# Square card reader



## J-TRanch (Jan 31, 2014)

Does anyone else use the Square card reader or a card reader to accept credit cards for goat sales now?


Owner/operator
J-T Ranch Dairy Goats
NW KS
Facebook Fan Page


----------



## ksalvagno (Oct 6, 2009)

We use it at the place I work. Seems to work well.


----------



## J-TRanch (Jan 31, 2014)

Would you recommend that one or another one?


Owner/operator
J-T Ranch Dairy Goats
NW KS
Facebook Fan Page


----------



## ksalvagno (Oct 6, 2009)

It is nice because it is small and works well on smart phone. We use it for multiple devices. Get a cleaning card for it.


----------



## J-TRanch (Jan 31, 2014)

Cleaning card?


Owner/operator
J-T Ranch Dairy Goats
NW KS
Facebook Fan Page


----------



## ksalvagno (Oct 6, 2009)

Yes. It is like a credit card but you swipe it through to clean the square.


----------



## J-TRanch (Jan 31, 2014)

Will order that too now! Thanks 


Owner/operator
J-T Ranch Dairy Goats
NW KS
Facebook Fan Page


----------



## hallsthirdacrefarm (Mar 30, 2011)

I do...its so simple....and i just charge the fee to the purchaser


----------



## J-TRanch (Jan 31, 2014)

How do.you charge the fee to them???! I didnt you could do that


----------



## hallsthirdacrefarm (Mar 30, 2011)

I add it to the sales price


----------



## hallsthirdacrefarm (Mar 30, 2011)

I charge 3% more if using a credit card


----------



## StaceyRosado (Oct 5, 2007)

but its less then 3% if you swipe the card (its like 2%) and higher if you actually punch the number in (like they give you the CC number on the phone or the reader doesnt work/you dont have it on you etc).

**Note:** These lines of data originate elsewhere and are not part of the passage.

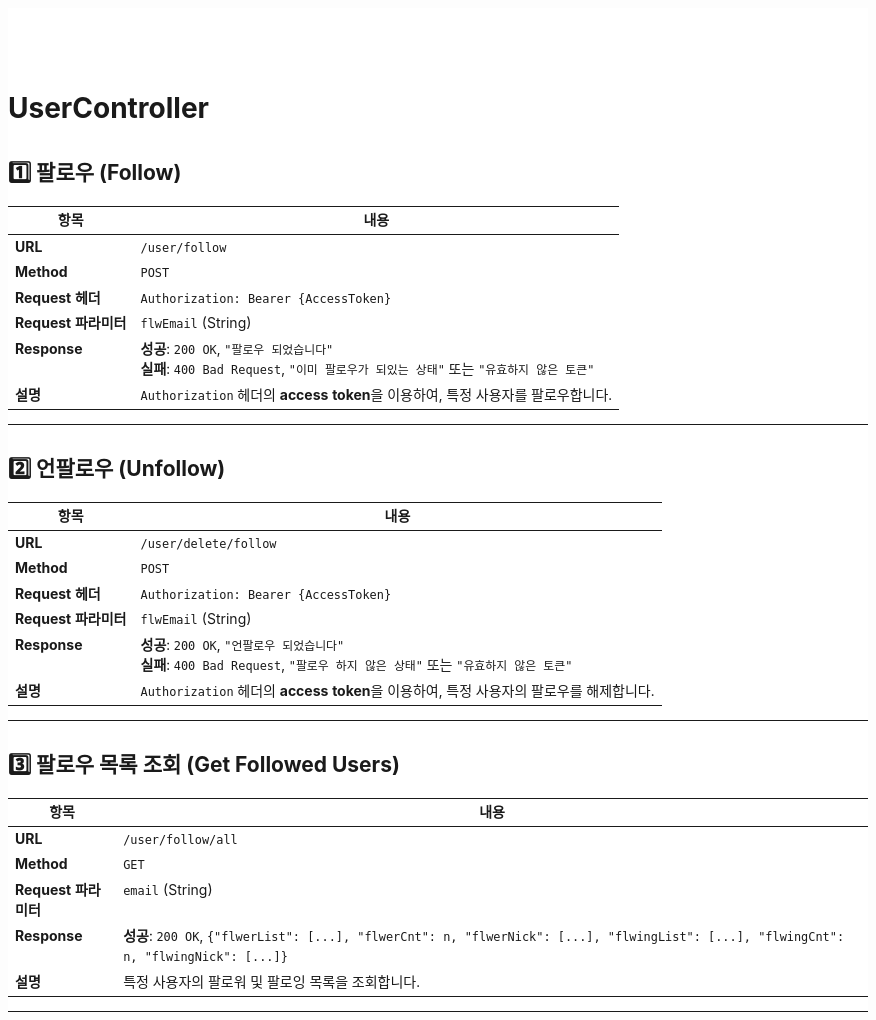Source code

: 
<br><br>

# UserController

## 1️⃣ 팔로우 (Follow)

| 항목             | 내용                                                   |
|------------------|------------------------------------------------------|
| **URL**         | `/user/follow`                                        |
| **Method**      | `POST`                                               |
| **Request 헤더** | `Authorization: Bearer {AccessToken}`                 |
| **Request 파라미터** | `flwEmail` (String)                                  |
| **Response**    | **성공**: `200 OK`, `"팔로우 되었습니다"` <br> **실패**: `400 Bad Request`, `"이미 팔로우가 되있는 상태"` 또는 `"유효하지 않은 토큰"` |
| **설명**        | `Authorization` 헤더의 **access token**을 이용하여, 특정 사용자를 팔로우합니다. |

---

## 2️⃣ 언팔로우 (Unfollow)

| 항목             | 내용                                                   |
|------------------|------------------------------------------------------|
| **URL**         | `/user/delete/follow`                                 |
| **Method**      | `POST`                                               |
| **Request 헤더** | `Authorization: Bearer {AccessToken}`                 |
| **Request 파라미터** | `flwEmail` (String)                                  |
| **Response**    | **성공**: `200 OK`, `"언팔로우 되었습니다"` <br> **실패**: `400 Bad Request`, `"팔로우 하지 않은 상태"` 또는 `"유효하지 않은 토큰"` |
| **설명**        | `Authorization` 헤더의 **access token**을 이용하여, 특정 사용자의 팔로우를 해제합니다. |

---

## 3️⃣ 팔로우 목록 조회 (Get Followed Users)

| 항목             | 내용                                                   |
|------------------|------------------------------------------------------|
| **URL**         | `/user/follow/all`                                    |
| **Method**      | `GET`                                                |
| **Request 파라미터** | `email` (String)                                    |
| **Response**    | **성공**: `200 OK`, `{"flwerList": [...], "flwerCnt": n, "flwerNick": [...], "flwingList": [...], "flwingCnt": n, "flwingNick": [...]}` |
| **설명**        | 특정 사용자의 팔로워 및 팔로잉 목록을 조회합니다. |

---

I used it with a jewelry business I had.


----------



## J-TRanch (Jan 31, 2014)

If you add it to the sales price then it'll just take out more anyways????


Owner/operator
J-T Ranch Dairy Goats
NW KS
Facebook Fan Page


----------



## StaceyRosado (Oct 5, 2007)

To me it's part of the cost of business and I do not charge extra for PayPal or Square.


----------



## ariella42 (May 22, 2014)

I agree with Stacey. It's a turn-off for me as a buyer to pay more for convenience. With my Etsy business, I factor the cost of such things into the price. And yes, when they charge you a percentage, it will be a percentage of whatever you charge your customer.


----------



## J-TRanch (Jan 31, 2014)

That's what I was thinking. Didn't think it worked lol. We live a hour from town so it would cost more to get a check to the bank anyway since we don't mail them anymore. 


Owner/operator
J-T Ranch Dairy Goats
NW KS
Facebook Fan Page


----------



## sassykat6181 (Nov 28, 2012)

I ordered the square this season to use at craft fairs while selling my soap & lotion. I like that there's no monthly fee, a set % per purchase and it automatically goes into my bank account. Also, you can email a receipt and the buyer can leave feedback


----------